#### [PAGE EXCERPT]
+===+

The user experience of JupyterLab will be a lot snappier in JupyterLab 4.0 than in earlier versions.
Another significant performance improvement coming along JupyterLab 4.0, and unrelated to the rendering concerns the Jupyter server package. Indeed, the Jupyter server relays messages between the frontend and kernels. The server ⇄ kernel communication is done over ZeroMQ sockets, while the server ⇄ client communication is done over WebSockets.
Unfortunately, up until recently, the server ⇄ kernel (ZMQ), and the server ⇄ client (WebSocket) protocols differed slightly so that the server had to parse every message and re-serialise them in both directions. This processing cost was small for short messages such as most execution requests and replies. However, it can be very costly when dealing with larger messages such as the rich display of tables, or plots.
In Jupyter Server 2, the WebSocket connection supports a new “aligned” protocol in which messages can simply be copied over to and from ZeroMQ messages. Observed speedups in typicall messages are of one order of magnitude.
This major push on the JupyterLab performance was led by Frédéric Collonval, who worked on the Virtual Notebook rendering and the benchmarks. Johan Mabille completed the CodeMirror 6 migration, and David Brochart implemented the protocol alignment feature. Afshin Darian led the effort on the Lumino 2.0 release.
This effort on improving Jupyter performance was funded by Two-Sigma.
For more details on the performance improvements, please check our article on the Jupyter blog.
Language server protocol
A major development in the JupyterLab codebase that will be released in the 4.0 version is the integration of the Language Server Protocol in core JupyterLab. A lot of these features were available in the JupyterLab-LSP extension. We iterated upon this codebase and upstreamed the main components dealing with:
- the lifetime management of LSP servers,
- a customizable completer for code editors,
- the native support of the notebook documents by the JupyterLab LSP integration.
Integrating the Language Server Protocol features in JupyterLab is key to bringing a fully-fledged IDE experience to JupyterLab.
This development was led by Trung Duc Le. This effort on upstreaming the LSP features in JupyterLab was funded by Bloomberg.
JupyterLab inspector
The JupyterLab inspector is one of the ways to enhance your coding experience, it is a UI panel that provides contextual help while you are typing.

+===+

#### [DATASET EXCERPTS]
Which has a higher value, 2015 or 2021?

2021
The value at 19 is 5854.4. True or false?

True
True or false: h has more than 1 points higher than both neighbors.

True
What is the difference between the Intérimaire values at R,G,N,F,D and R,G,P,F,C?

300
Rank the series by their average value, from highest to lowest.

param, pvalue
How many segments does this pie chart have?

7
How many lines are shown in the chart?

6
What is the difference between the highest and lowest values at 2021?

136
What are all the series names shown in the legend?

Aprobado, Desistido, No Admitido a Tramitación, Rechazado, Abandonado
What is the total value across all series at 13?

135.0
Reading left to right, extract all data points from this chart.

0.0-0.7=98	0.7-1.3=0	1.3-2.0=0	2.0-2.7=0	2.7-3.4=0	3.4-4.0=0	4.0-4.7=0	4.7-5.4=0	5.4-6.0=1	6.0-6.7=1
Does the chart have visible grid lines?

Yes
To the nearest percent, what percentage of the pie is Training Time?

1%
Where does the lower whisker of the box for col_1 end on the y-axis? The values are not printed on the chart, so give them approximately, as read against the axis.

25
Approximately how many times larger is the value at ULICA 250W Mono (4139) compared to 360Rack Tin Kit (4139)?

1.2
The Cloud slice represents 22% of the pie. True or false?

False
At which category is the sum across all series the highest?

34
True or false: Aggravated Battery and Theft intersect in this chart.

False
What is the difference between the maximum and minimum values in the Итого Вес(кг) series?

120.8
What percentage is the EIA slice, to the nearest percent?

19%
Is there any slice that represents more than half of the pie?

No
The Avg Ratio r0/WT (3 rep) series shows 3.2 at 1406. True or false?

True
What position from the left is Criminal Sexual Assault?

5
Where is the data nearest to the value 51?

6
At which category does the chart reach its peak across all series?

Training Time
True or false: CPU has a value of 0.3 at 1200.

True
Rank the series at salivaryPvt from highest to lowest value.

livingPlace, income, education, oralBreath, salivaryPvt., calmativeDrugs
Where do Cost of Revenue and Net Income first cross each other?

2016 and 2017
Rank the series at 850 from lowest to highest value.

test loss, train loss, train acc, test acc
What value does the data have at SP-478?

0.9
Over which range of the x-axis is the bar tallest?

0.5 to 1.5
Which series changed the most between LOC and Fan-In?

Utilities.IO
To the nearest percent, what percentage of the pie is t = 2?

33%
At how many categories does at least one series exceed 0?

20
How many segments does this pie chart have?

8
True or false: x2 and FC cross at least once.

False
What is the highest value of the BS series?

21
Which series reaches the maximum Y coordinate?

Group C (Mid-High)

+===+

Extend the JupyterLab 4.0 text that precedes the listing, starting right after its final sentence about the inspector panel.

Thanks to the recent work on the jupyterlab-pygments extension and docrepr, the inspector can render rich HTML output with code highlighting support:
This work is the result of the collaboration between C.A.M. Gerlach (from the Spyder project), Ahmed Fasih (from Bloomberg), and Martin Renou (from QuantStack).
It was funded by Bloomberg.
You can learn more about this by reading our article on the Jupyter blog.
A new event system for JupyterLab
Alongside the Jupyter team at AWS and others who contributed valuable advice, we designed and implemented a new core Jupyter service, all the way from the server level up through the stack and even into Lumino: a generic events service. The back-end began life in an earlier implementation within the Jupyter telemetry package, but now resides as a server message bus that broadcasts via a WebSocket to all connected clients. To offer extension authors and core developers a flexible API, we created a version of Lumino signals that can be consumed as modern JavaScript async iterators.
The events system was a group effort that involved Afshin Darian at QuantStack and Piyush Jain at AWS, with invaluable help from Frédéric Collonval at QuantStack and Zach Sailer at Apple.
Xeus 3 and streamlining of JupyterLite kernels
With the apparition of JupyterLite and emscripten-forge, it was clear that xeus should be improved so that it could be used to build kernels for WebAssembly.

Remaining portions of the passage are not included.